The iPad was invisible at Apple’s WWDC, but hopefully iOS 7 will be a significantly different experience on it than the iPhone.
iOS 7 How will the iPad change
(Credit: CNET)
There was a missing device at Apple’s WWDC 2013 keynote, and it’s one of Their most popular product lines. iPad, where were you?
iOS 7, a product of Jony Ive, Apple’s design mastermind, took the stage at WWDC – but the iPhone 5 was the featured runway model. Apple’s website shows app after app on the iPhone 5′s 4-inch screen. iOS beta 7 is available, but just for the iPhone and iPod Touch. The iPad was mentioned for all of a few seconds. Macs and iPhones ruled the day.
The iPad beta is coming soon, in the next few weeks. Will it be different from what we’ve seen on the iPhone? I really hope so. Not because I do or do not like the new visual aesthetic, but because iPhones and iPads are very different devices, and it’s high time iOS treated them both differently.
(Credit: CNET)
Something new, or another coat of paint?
“What did they show that’s really revolutionary? Did they show something that’s really revolutionary?” Those were the words of my wife after watching Apple’s iOS 7 video on their website. Not my opinion, hers. Unforced. She’s used an iPhone for about three years.

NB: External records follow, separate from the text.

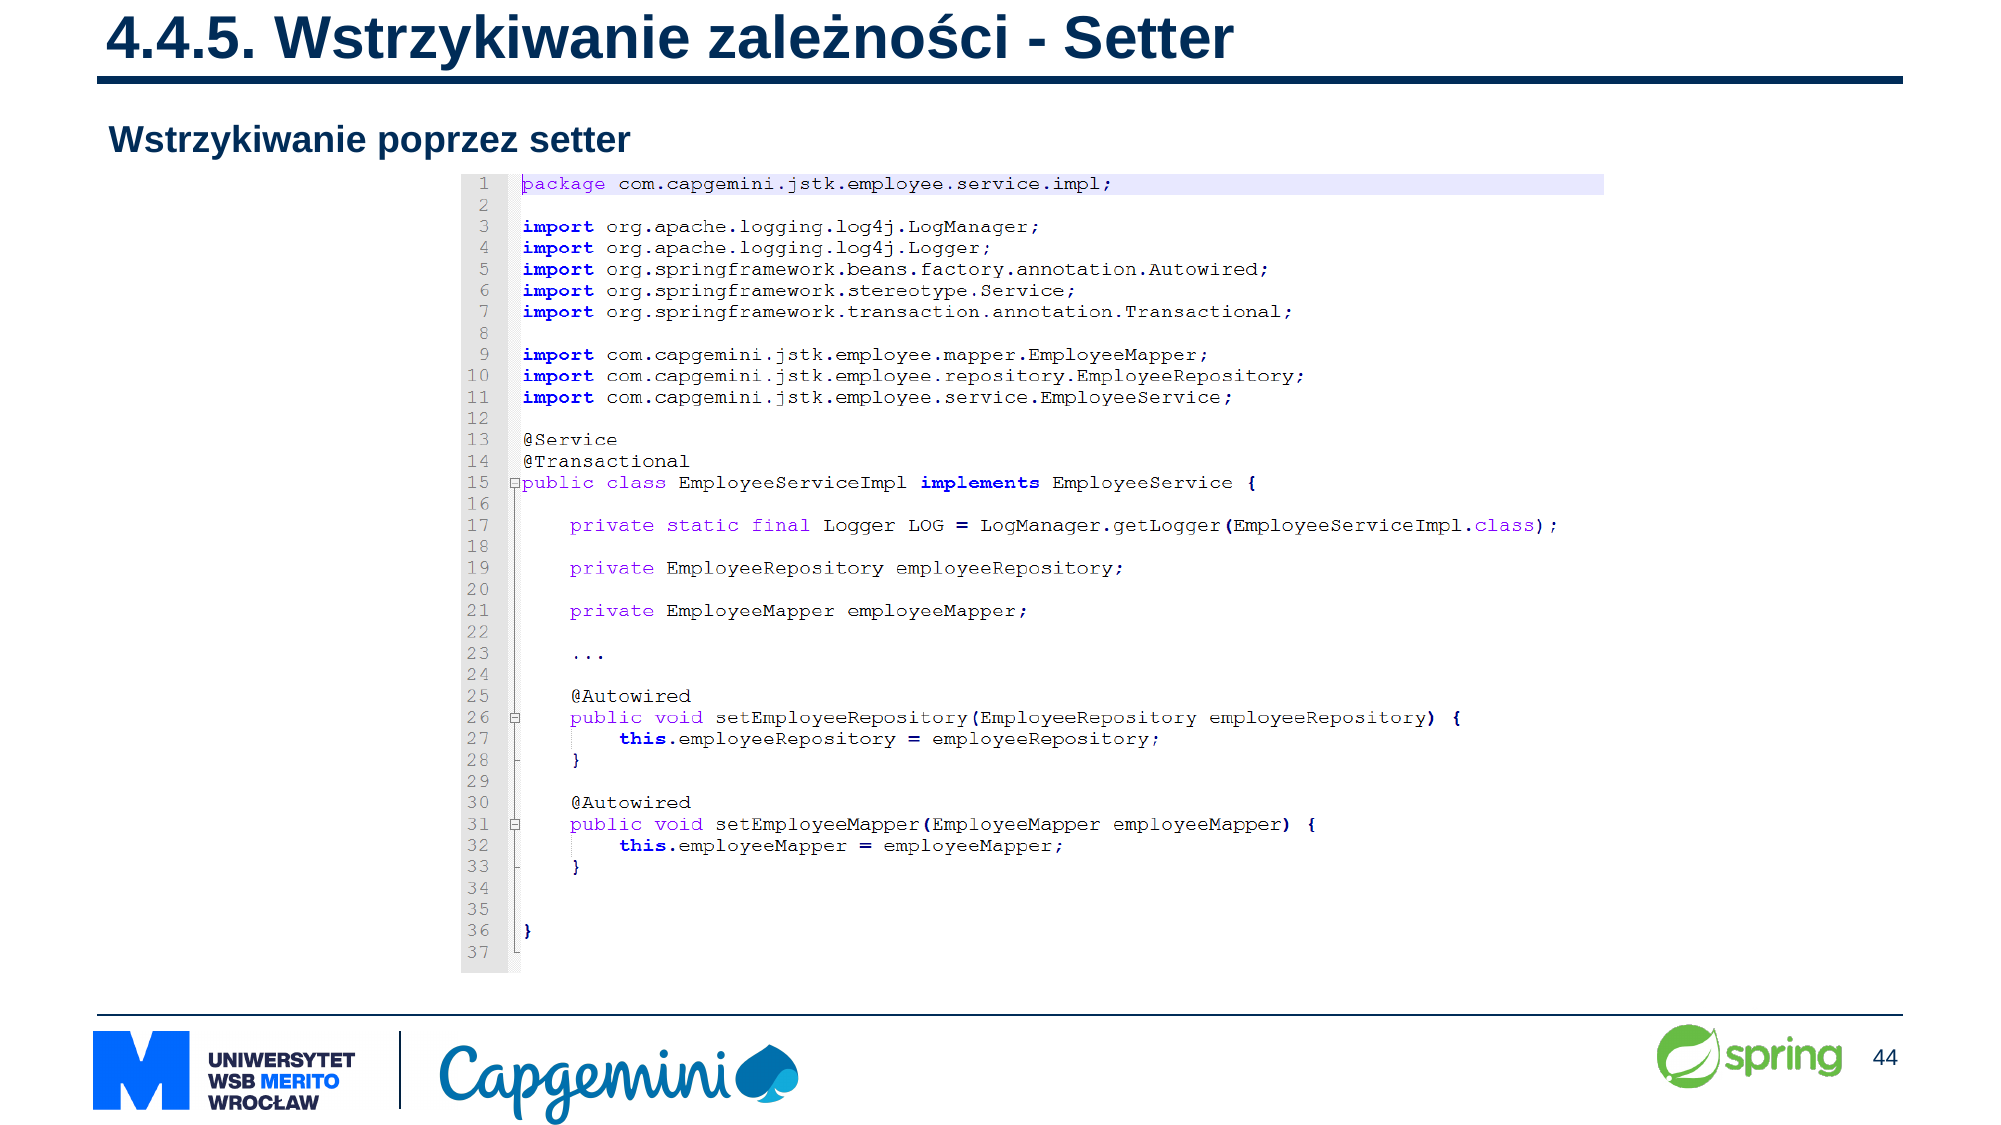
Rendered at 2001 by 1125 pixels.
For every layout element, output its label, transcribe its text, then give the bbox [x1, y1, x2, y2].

text_box Wstrzykiwanie poprzez setter [93, 107, 1094, 168]
picture [93, 1030, 399, 1110]
picture [401, 174, 1604, 1125]
picture [1650, 1006, 1847, 1107]
slide_number 44 [1852, 1042, 1899, 1071]
title 4.4.5. Wstrzykiwanie zależności - Setter [105, 6, 1822, 80]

airdrop had some interest to her. But for the rest, nothing really stood out. In fact, she told me the whole video Reminded her of an airline commercial. The music, the tone, the pace. Those videos Like That play before takeoff. Relax, get ready to fly.
Maybe this is the mission of Apple and iOS 7: comforting Those About to fly with a new operating system. Relaxing the apprehensive. Comfort comes at odds with the new: change means uprooting, discovering, disrupting. But the iOS 7 video, and the whole mission statement, it seems that so much towards leaning into comfort that I wonder if the subtlety ends up lost on the average person.
But beyondThat, I can not see how aesthetics make a huge difference. Redesigning the look of iOS is not about the color scheme of the coat of paint put on it. It’s what’s underneath That counts.
What I want: iPad and iPhone-specific features
Control Center is my favorite new feature of iOS 7, because it’s the remote control and flip-up easy-access settings panel I I’ve wanted for years and admired for Android. It suits the iPhone’s shape and hand use. Airdrop is, Potentially, another tool to break away from iOS devices PCs forever.
The iPhone 5 has been the model for showing iOS 7 THUS far.
(Credit: Apple)
I hope I’ve
and iOS 7 have come up with separate and equally compelling use cases for the iPad. It’s time for the iPhone and iPad to flex Their wings and be different devices. They already are, but the operating system they share keeps the UI of both too similar, and it holds the iPad back. If the iPhone is a device meant for one-handed easy-access controls, the iPad’s a machine that’s the future of all computing. It’s the replacement laptop, e-reader, and very capable multitasker. And it has a larger, wider screen.
I’ve wanted truermultitasking and even split-screen apps on the iPad, like other tablets offer. I’ve wanted support for bluetooth devices like mice / trackpads and universal game controllers (the latter is finally here in iOS 7). I want the simple clean pane of the iPad to be free to become what people need it to be: a true laptop alternative, a presentation tool, browser information and power. It does these things already, but I hope iOS 7 will do its best to Facilitate these tasks.
iPad’s golden opportunity to be different
I do not really care, in the long run, how iOS 7 looks. I care about how it works. How will it make using iOS appreciably better, and how will it make iPhones and iPads better at what each does? Hopefully, iOS 7 will acknowledge this and make the two more distinct than before.
I hope the invisibility of the iPad at Apple’s WWDC means planning a separate discussion of iOS 7 On That device, with other features and surprises.
Otherwise, iOS 7′s new design will not have changed all that much at all.